** DATASET CONTENT follows **

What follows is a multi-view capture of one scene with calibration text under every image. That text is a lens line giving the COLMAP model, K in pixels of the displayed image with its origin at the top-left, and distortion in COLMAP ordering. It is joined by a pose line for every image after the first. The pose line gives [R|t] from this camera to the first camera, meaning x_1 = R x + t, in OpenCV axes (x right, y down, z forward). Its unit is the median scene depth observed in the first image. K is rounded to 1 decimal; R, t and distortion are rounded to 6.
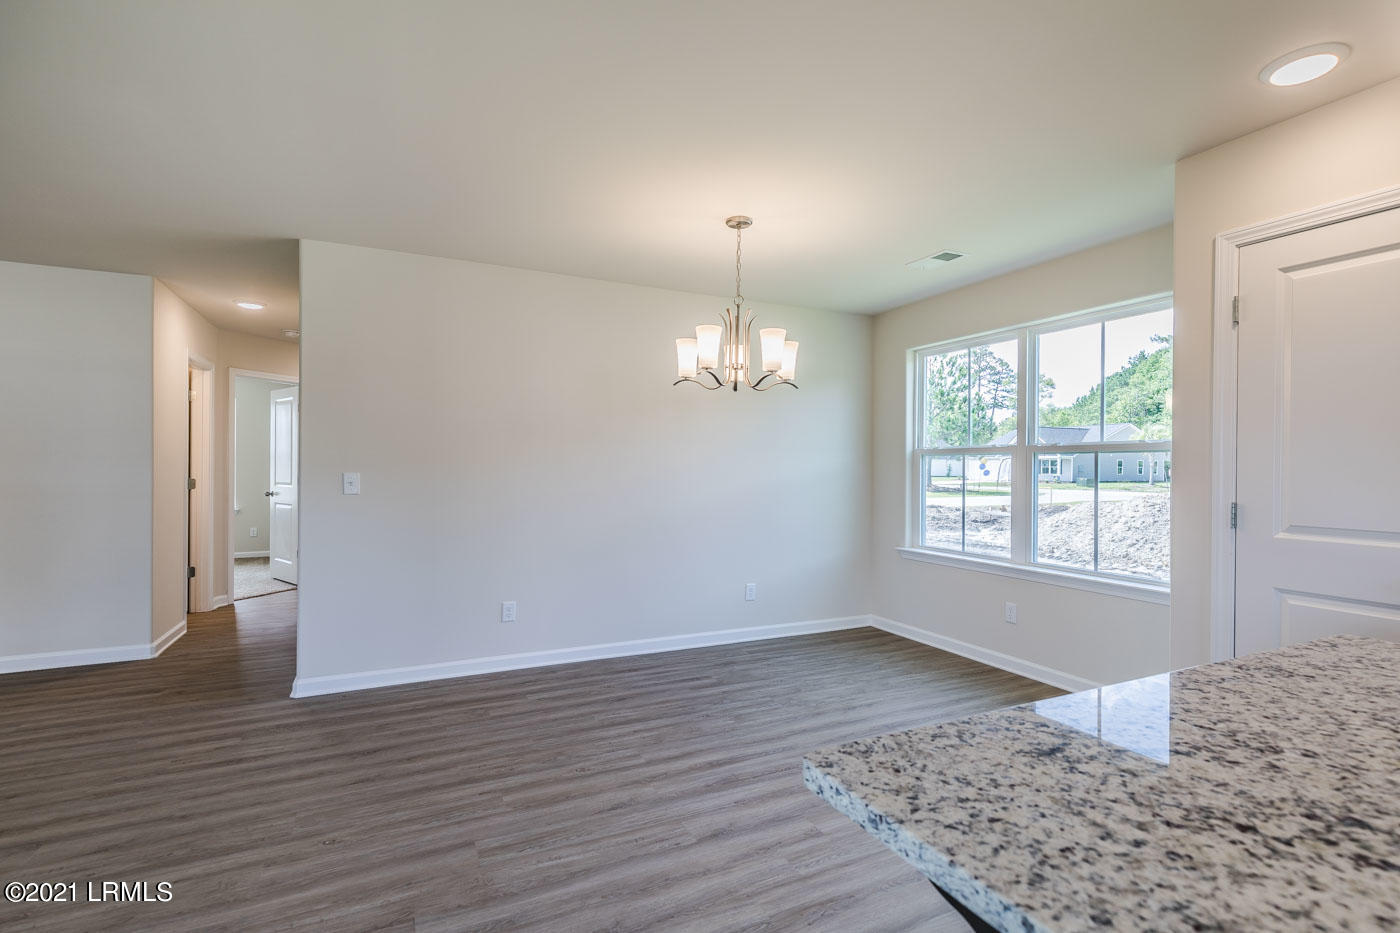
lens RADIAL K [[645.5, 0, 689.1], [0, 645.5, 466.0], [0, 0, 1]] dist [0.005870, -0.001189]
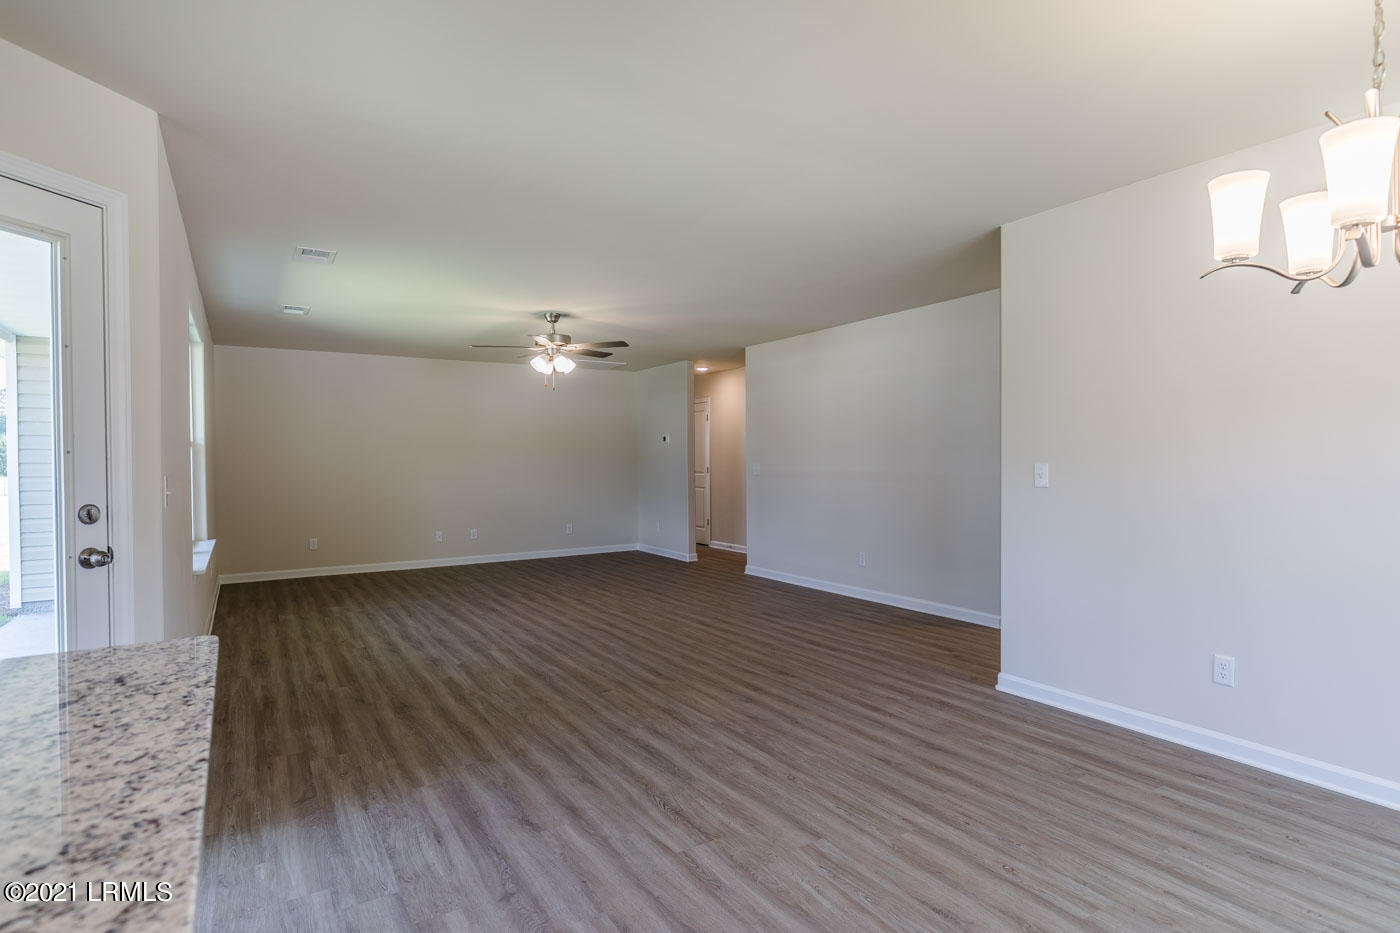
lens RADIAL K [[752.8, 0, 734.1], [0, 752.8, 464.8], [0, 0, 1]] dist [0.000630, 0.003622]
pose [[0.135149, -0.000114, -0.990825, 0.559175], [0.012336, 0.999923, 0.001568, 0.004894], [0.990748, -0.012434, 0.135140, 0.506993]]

** End of DATASET CONTENT **

# DIRECTIONS FOR THIS TASK
How many of the lines above contain the string "pose"? Give only the number.

# SOLVED PROBLEM
2